Überflutungen im Südwesten - Hochwasser-Gefahr in Oberbayern

Stundenlanger Regen hat im Süden Deutschlands erneut Bewohner, Feuerwehr und Polizei in Atem gehalten. Betroffen war vor allem der nordwestliche Teil Baden-Württembergs. Dort zog sich ein Feuerwehrmann bei einem Einsatz lebensgefährliche Verletzungen zu.

Überflutungen im Südwesten - Hochwasser-Gefahr in Oberbayern
Andreas Rosar Überflutungen im Südwesten - Hochwasser-Gefahr in Oberbayern

Auch in Bayern traten Bäche über die Ufer, in dem Ort Polling drohte zum zweiten Mal binnen weniger Tage Hochwasser. Umweltministerin Barbara Hendricks (SPD) setzt angesichts der Unwetterserie auf bessere Vorhersagen. Der Deutsche Wetterdienst (DWD) erwartet in den nächsten Tagen aber erst einmal Beruhigung.

Der Feuerwehrmann verletzte sich am Mittwochabend an einer S-Bahn-Haltestelle in Bretten bei Karlsruhe. Der 35-Jährige war auf einen Güterwaggon geklettert, um sich einen Überblick über eine Schlammlawine zu verschaffen, in die der Zug geraten war. Dabei kam es zu einem Stromschlag von der Oberleitung.

Zwischen Sulzbach und Murrhardt kam der Verkehr der Murrbahn wegen unterspülter Gleise zum Stillstand. In Schemmerhofen stürzte ein Bauarbeiter in eine drei Meter tiefe Grube und verletzte sich schwer. Nach Angaben der Polizei hatte er zusammen mit Kollegen versucht, die Grube zum Schutz vor einem Gewitter mit einer Plane abzudecken.

Auf dem Gelände des Flugplatzes Mosbach-Lohrbach wurde ein Arbeiter von einem Blitz getroffen und leicht verletzt, als er eine Antenne wartete. Bei Ölbronn-Dürrn setzte ein Blitzschlag eine Scheune in Brand. Das Feuer konnte aber schnell gelöscht werden. Mehrere Straßen und Keller standen unter Wasser. Nach ersten Schätzungen der Polizei beträgt der Schaden der Unwetternacht allein in zwei der betroffenen Kreise mindestens rund 500 000 Euro.

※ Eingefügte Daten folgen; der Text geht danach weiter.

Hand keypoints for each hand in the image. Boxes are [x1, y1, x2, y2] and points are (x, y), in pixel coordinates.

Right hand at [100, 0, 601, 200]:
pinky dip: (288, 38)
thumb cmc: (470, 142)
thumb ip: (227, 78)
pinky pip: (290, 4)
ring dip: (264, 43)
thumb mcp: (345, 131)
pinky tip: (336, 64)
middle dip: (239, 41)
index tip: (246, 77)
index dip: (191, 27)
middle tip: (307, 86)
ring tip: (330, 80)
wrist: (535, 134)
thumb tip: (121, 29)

Im oberbayerischen Landkreis Weilheim-Schongau wurden Straßen und eine Firma für Elektrogeräte überschwemmt. In Polling, dessen Ortskern erst am Sonntag überflutet worden war, wurden sechs Straßen gesperrt. Das Technische Hilfswerk (THW) versuchte, Wasser aus dem Tiefenbach zu pumpen, um das Überlaufen des Flüsschens zu verhindern.

Der bayerische Landtag gedachte nach der Hochwasserkatastrophe in Niederbayern mit einer Schweigeminute der Toten. Denjenigen, die ihr Hab und Gut verloren hätten, müsse schnell und unbürokratisch geholfen werden, sagte Landtagsvizepräsident Reinhold Bocklet (CSU) am Donnerstag. Bei den Überschwemmungen im Landkreis Rottal-Inn in der vergangenen Woche starben sieben Menschen. Nach Schätzungen des Landrats entstand ein Schaden von mehr als einer Milliarde Euro.

Bundesumweltministerin Hendricks erinnerte angesichts der vielen Unwetter in Deutschland an die Folgen des Klimawandels. «Durch den Klimawandel häufen sich diese Ereignisse», sagte sie der «Nordwest-Zeitung». «Mit immer neuen Temperaturrekorden erhöht sich auch die Wahrscheinlichkeit für Wetterlagen, die Extremereignisse begünstigen.» Die Länder und der Deutsche Wetterdienst arbeiteten bereits an besseren Vorhersagen. «Hier brauchen wir aber auch noch mehr Forschung.»

Nach zuletzt zwei Wochen mit heftigen Unwettern beruhigt sich die Wetterlage den Prognosen zufolge bald - und es wird merklich kühler. Polarluft soll die Gewitterwolken immer weiter nach Süden schieben, sie regnen sich voraussichtlich am Alpenrand ab. Die Großwetterlage habe sich geändert, sagte Meteorologe Thomas Ruppert vom DWD. Das hartnäckige Höhentief, das sich zwei Wochen lang über Mitteleuropa gehalten habe, sei nun Vergangenheit.